July 08: The Latest Guggenheim (For Now)
2016/07/08 § Leave a comment
On this day in 2006 the government of Abu Dhabi and the Guggenheim signed an agreement to build a museum.
The Guggenheim family has one of the most profound names in modern art, and are to credit for making so much of their vast collection open to the public. Starting in the mid-twentieth century they started a habit of building spectacular museums by name-brand architects, starting with Frank Lloyd Wright’s flagship in New York, followed more recently by the Frank Gehry building in Bilbao. Most recently they have made plans for another Gehry building in the United Arab Emirates.

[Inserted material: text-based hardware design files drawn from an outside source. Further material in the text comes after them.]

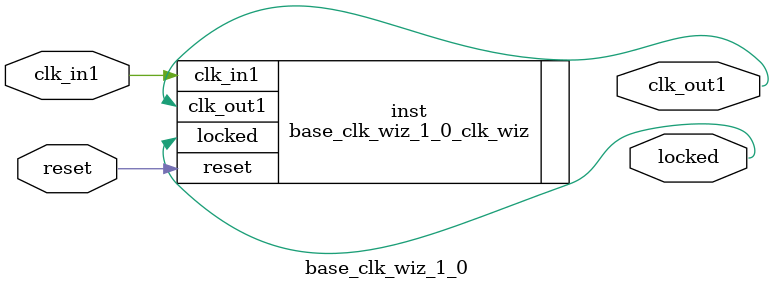
<source format=v>


`timescale 1ps/1ps

(* CORE_GENERATION_INFO = "base_clk_wiz_1_0,clk_wiz_v6_0_8_0_0,{component_name=base_clk_wiz_1_0,use_phase_alignment=true,use_min_o_jitter=true,use_max_i_jitter=false,use_dyn_phase_shift=false,use_inclk_switchover=false,use_dyn_reconfig=false,enable_axi=0,feedback_source=FDBK_AUTO,PRIMITIVE=MMCM,num_out_clk=1,clkin1_period=4.167,clkin2_period=10.0,use_power_down=false,use_reset=true,use_locked=true,use_inclk_stopped=false,feedback_type=SINGLE,CLOCK_MGR_TYPE=NA,manual_override=false}" *)

module base_clk_wiz_1_0 
 (
  // Clock out ports
  output        clk_out1,
  // Status and control signals
  input         reset,
  output        locked,
 // Clock in ports
  input         clk_in1
 );

  base_clk_wiz_1_0_clk_wiz inst
  (
  // Clock out ports  
  .clk_out1(clk_out1),
  // Status and control signals               
  .reset(reset), 
  .locked(locked),
 // Clock in ports
  .clk_in1(clk_in1)
  );

endmodule

</source>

The three Guggenheims, as a group, reveal some significant strategic differences. The New York museum was built in what was, hands-down, the capital of modern art in the world. Nothing like the same could be said of Bilbao, a huge city in the north of Spain, removed from its centers of culture and tourism. And now Abu Dhabi, the up-and-coming dream in the desert, a city constructed with the force of volcanic willpower and a gulf-ful of riches from oil reserves.
The Abu Dhabi Guggenheim is planned as one of the jewels of Saadiyat Island, which will indeed be a glittery thing if these projects ever really get off the ground (this one in particular has been stalled for some time now). Among the other proposed mega-museums, the Abu Dhabi Guggenheim presents special challenges. Its dual focus, to honor the Guggenheim tradition of modern and contemporary art, and its place in the capital of the UAE, narrows the pool of resources considerably–there just aren’t that many artists out there who can serve both part of the mission and attract, but not offend, the local audience. Worse yet, the human rights abuses on the building site have prompted artists to boycott the project, narrowing the resources of really good artists from the Middle East even further. The curators are faced with a strange problem, having gazillions to spend to be able to fill up the acres of museum (and needing to do it quickly–maybe the greatest art splurge in history since the Hapsburgs decided they liked paintings), and nothing to spend it on. You can almost bet on the fact that if and when this thing finally opens, the building will outshine the art. And if you know the Muse, you know that is saying something.